[freehunter]

My job is trying to get ambivalent people to take security seriously, and I'd like to amend your statement. Ubiquity and ease-of-use will win over security as long as security professionals insist on cumbersome practices.

Nonsensical password complexity rules.

The absolutely asinine technology we have to encrypt emails.

Third-party antivirus software.

Patches forcing a reboot (hell, patches needing a reboot).

Encryption being an add-on or an option.

Bundling spyware and adware with brand new machines in order to reduce their sticker price.

Let's Encrypt changed the world by making SSL certs as easy as they could ever be. That's a very positive step. Likewise, no one has to wonder if their iPhone is infected with malware. They just use it, without any security training at all. Developers use PaaS because patching is hard and you never know if it's going to break a production system. Now it's someone else's problem.

What wins security is making it harder to not be secure. Wordpress is still a long way from that ideal.

[adrianratnapala]

Yep.

One of the most annoying habits of computer professionals when talking about security is how we object to every idea by showing how a stupid/lazy end-user could render it useless.

It's not that users will never do that: it's that users can't get into secure habits if we paralyse ourselves into not providing reasonable tools.

[flukus]

> What wins security is making it harder to not be secure.

I find this is usually at odds with your original statement. Current security practices are almost entirely a security/utility trade off, we make things secure by locking systems down so the user can do less or has to jump through hoops to do it. The iPhone is the perfect example of this, it's only secure because it's limited in what can be installed or run by the user.

[freehunter]

You're right, I worded that wrong. I should have said "What wins security is making it easier to be secure (rather than making it harder to do insecure things). The iPhone went the second route. iOS is undeniably easy to use right out of the box, and it's also really super secure. But if you want to circumvent all of their security, it's actually pretty difficult. You have to trade a lot of things for the ability to jailbreak your phone.

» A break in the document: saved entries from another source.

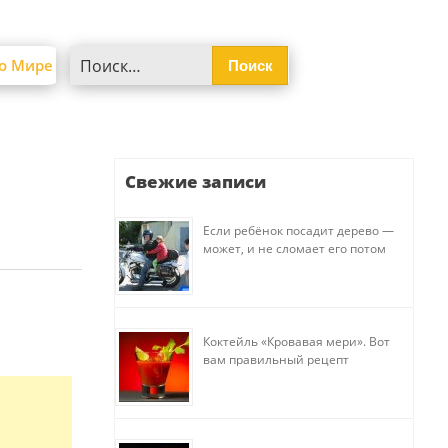
Найти:
о Мире
Свежие записи
Если ребёнок посадит дерево —
может, и не сломает его потом
Коктейль «Кровавая мери». Вот
вам правильный рецепт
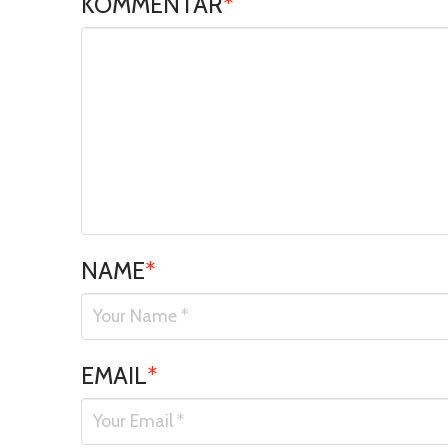
KOMMENTAR
*
NAME
*
EMAIL
*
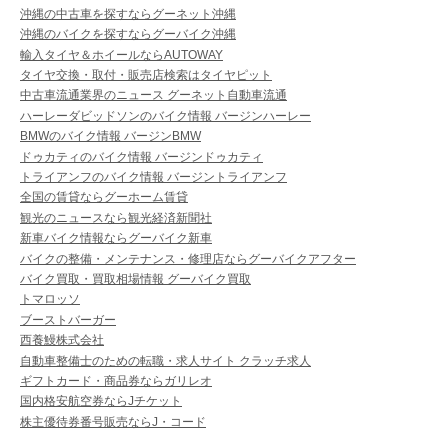
沖縄の中古車を探すならグーネット沖縄
沖縄のバイクを探すならグーバイク沖縄
輸入タイヤ＆ホイールならAUTOWAY
タイヤ交換・取付・販売店検索はタイヤピット
中古車流通業界のニュース グーネット自動車流通
ハーレーダビッドソンのバイク情報 バージンハーレー
BMWのバイク情報 バージンBMW
ドゥカティのバイク情報 バージンドゥカティ
トライアンフのバイク情報 バージントライアンフ
全国の賃貸ならグーホーム賃貸
観光のニュースなら観光経済新聞社
新車バイク情報ならグーバイク新車
バイクの整備・メンテナンス・修理店ならグーバイクアフター
バイク買取・買取相場情報 グーバイク買取
トマロッソ
ブーストバーガー
西養鰻株式会社
自動車整備士のための転職・求人サイト クラッチ求人
ギフトカード・商品券ならガリレオ
国内格安航空券ならJチケット
株主優待券番号販売ならJ・コード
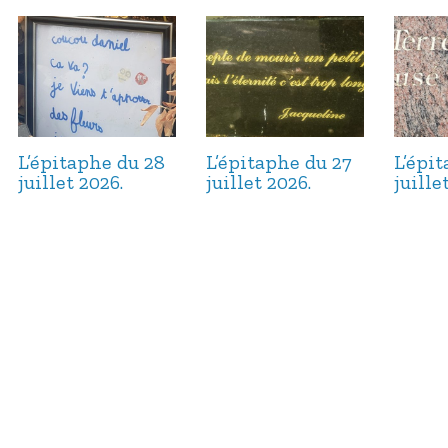
L’épitaphe du 28
L’épitaphe du 27
L’épi
juillet 2026.
juillet 2026.
juille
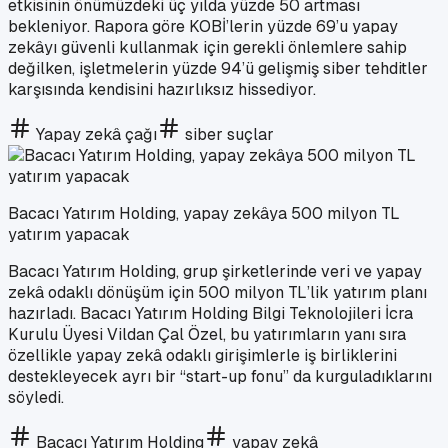
etkisinin önümüzdeki üç yılda yüzde 50 artması
bekleniyor. Rapora göre KOBİ’lerin yüzde 69’u yapay
zekâyı güvenli kullanmak için gerekli önlemlere sahip
değilken, işletmelerin yüzde 94’ü gelişmiş siber tehditler
karşısında kendisini hazırlıksız hissediyor.
Yapay zekâ çağı
siber suçlar
Bacacı Yatırım Holding, yapay zekâya 500 milyon TL
yatırım yapacak
Bacacı Yatırım Holding, grup şirketlerinde veri ve yapay
zekâ odaklı dönüşüm için 500 milyon TL’lik yatırım planı
hazırladı. Bacacı Yatırım Holding Bilgi Teknolojileri İcra
Kurulu Üyesi Vildan Çal Özel, bu yatırımların yanı sıra
özellikle yapay zekâ odaklı girişimlerle iş birliklerini
destekleyecek ayrı bir “start-up fonu” da kurguladıklarını
söyledi.
Bacacı Yatırım Holding
yapay zekâ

Windows went the other route. If you want to install unsigned drivers, you have to reboot into a special mode, and next time you reboot you lose that privilege again. If you want to install programs, you have to click yes on the UAC pop-up. In the past, none of those roadblocks existed. Rather than making it easier to have good security, they made it harder to do things insecurely.

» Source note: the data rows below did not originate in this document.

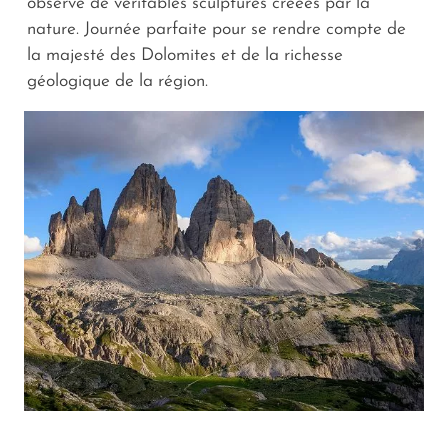
observe de véritables sculptures créées par la
nature. Journée parfaite pour se rendre compte de
la majesté des Dolomites et de la richesse
géologique de la région.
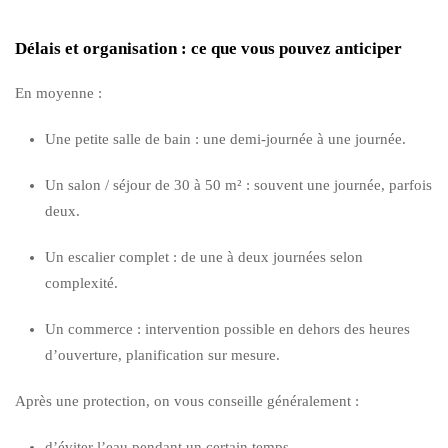
Délais et organisation : ce que vous pouvez anticiper
En moyenne :
Une petite salle de bain : une demi-journée à une journée.
Un salon / séjour de 30 à 50 m² : souvent une journée, parfois
deux.
Un escalier complet : de une à deux journées selon
complexité.
Un commerce : intervention possible en dehors des heures
d’ouverture, planification sur mesure.
Après une protection, on vous conseille généralement :
d’éviter l’eau pendant un certain temps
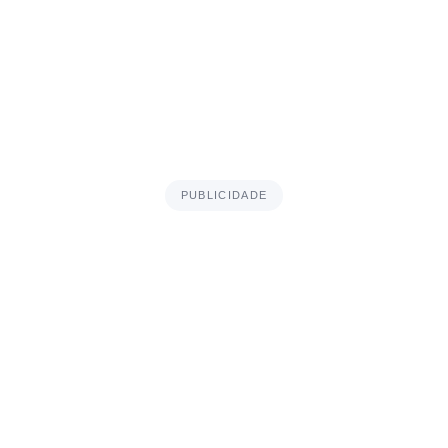
PUBLICIDADE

Microsoft purposefully put in things to make it harder to be insecure, where Apple (with the benefit of starting from scratch and not having to deal with legacy cruft) was able to make being secure easier. Most people don't have to jump through hoops to do things securely on the iPhone because it was built from the ground up to make sure everything you need to do can be done within the sandbox/walled garden.

Things like SSH keys that require you to upload a certificate to every server, that's secure but all you're doing is making it harder to do things. People are more likely to fall back to passwords, so your only option is to not let them use passwords, which is just making it harder to be insecure. RSA tokens are a middle ground, not really harder than a password but far more secure. But a fingerprint scanner built right into a button you were going to press anyway? That is making security easier. It's good (enough) security and end users don't even notice it, let alone have any opinion on it. It just works. It's that easy.